Every record below needs to be printed again exactly.

AVAILABLE DATA Block Start

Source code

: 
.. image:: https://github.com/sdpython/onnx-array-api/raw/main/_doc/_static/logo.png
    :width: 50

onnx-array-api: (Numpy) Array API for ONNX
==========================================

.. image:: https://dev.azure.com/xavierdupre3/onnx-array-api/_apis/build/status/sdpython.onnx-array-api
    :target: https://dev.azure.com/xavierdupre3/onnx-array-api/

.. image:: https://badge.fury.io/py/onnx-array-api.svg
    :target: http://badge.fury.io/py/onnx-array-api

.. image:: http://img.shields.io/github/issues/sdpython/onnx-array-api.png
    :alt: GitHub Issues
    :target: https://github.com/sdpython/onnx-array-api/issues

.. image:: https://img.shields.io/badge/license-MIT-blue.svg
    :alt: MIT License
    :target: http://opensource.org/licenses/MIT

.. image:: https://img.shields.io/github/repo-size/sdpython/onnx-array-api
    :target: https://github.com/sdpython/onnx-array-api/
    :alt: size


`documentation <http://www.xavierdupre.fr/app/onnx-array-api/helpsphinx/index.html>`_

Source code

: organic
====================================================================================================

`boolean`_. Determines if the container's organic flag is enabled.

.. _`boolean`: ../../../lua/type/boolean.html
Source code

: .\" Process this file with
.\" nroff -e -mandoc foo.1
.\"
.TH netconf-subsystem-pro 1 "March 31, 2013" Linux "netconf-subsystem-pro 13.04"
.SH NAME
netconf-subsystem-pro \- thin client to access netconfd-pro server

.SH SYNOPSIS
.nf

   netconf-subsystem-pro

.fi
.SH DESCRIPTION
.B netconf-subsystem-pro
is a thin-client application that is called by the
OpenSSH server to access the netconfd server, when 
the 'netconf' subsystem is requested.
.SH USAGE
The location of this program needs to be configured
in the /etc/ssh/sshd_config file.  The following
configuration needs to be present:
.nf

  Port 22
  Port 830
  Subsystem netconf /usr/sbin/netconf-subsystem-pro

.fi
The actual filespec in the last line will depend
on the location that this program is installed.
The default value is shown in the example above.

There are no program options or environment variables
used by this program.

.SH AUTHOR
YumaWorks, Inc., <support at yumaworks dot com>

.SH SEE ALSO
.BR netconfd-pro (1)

AVAILABLE DATA Block End

• **WRITTEN RESPONSE**
Source code

: 
.. image:: https://github.com/sdpython/onnx-array-api/raw/main/_doc/_static/logo.png
    :width: 50

onnx-array-api: (Numpy) Array API for ONNX
==========================================

.. image:: https://dev.azure.com/xavierdupre3/onnx-array-api/_apis/build/status/sdpython.onnx-array-api
    :target: https://dev.azure.com/xavierdupre3/onnx-array-api/

.. image:: https://badge.fury.io/py/onnx-array-api.svg
    :target: http://badge.fury.io/py/onnx-array-api

.. image:: http://img.shields.io/github/issues/sdpython/onnx-array-api.png
    :alt: GitHub Issues
    :target: https://github.com/sdpython/onnx-array-api/issues

.. image:: https://img.shields.io/badge/license-MIT-blue.svg
    :alt: MIT License
    :target: http://opensource.org/licenses/MIT

.. image:: https://img.shields.io/github/repo-size/sdpython/onnx-array-api
    :target: https://github.com/sdpython/onnx-array-api/
    :alt: size


`documentation <http://www.xavierdupre.fr/app/onnx-array-api/helpsphinx/index.html>`_

Source code

: organic
====================================================================================================

`boolean`_. Determines if the container's organic flag is enabled.

.. _`boolean`: ../../../lua/type/boolean.html
Source code

: .\" Process this file with
.\" nroff -e -mandoc foo.1
.\"
.TH netconf-subsystem-pro 1 "March 31, 2013" Linux "netconf-subsystem-pro 13.04"
.SH NAME
netconf-subsystem-pro \- thin client to access netconfd-pro server

.SH SYNOPSIS
.nf

   netconf-subsystem-pro

.fi
.SH DESCRIPTION
.B netconf-subsystem-pro
is a thin-client application that is called by the
OpenSSH server to access the netconfd server, when 
the 'netconf' subsystem is requested.
.SH USAGE
The location of this program needs to be configured
in the /etc/ssh/sshd_config file.  The following
configuration needs to be present:
.nf

  Port 22
  Port 830
  Subsystem netconf /usr/sbin/netconf-subsystem-pro

.fi
The actual filespec in the last line will depend
on the location that this program is installed.
The default value is shown in the example above.

There are no program options or environment variables
used by this program.

.SH AUTHOR
YumaWorks, Inc., <support at yumaworks dot com>

.SH SEE ALSO
.BR netconfd-pro (1)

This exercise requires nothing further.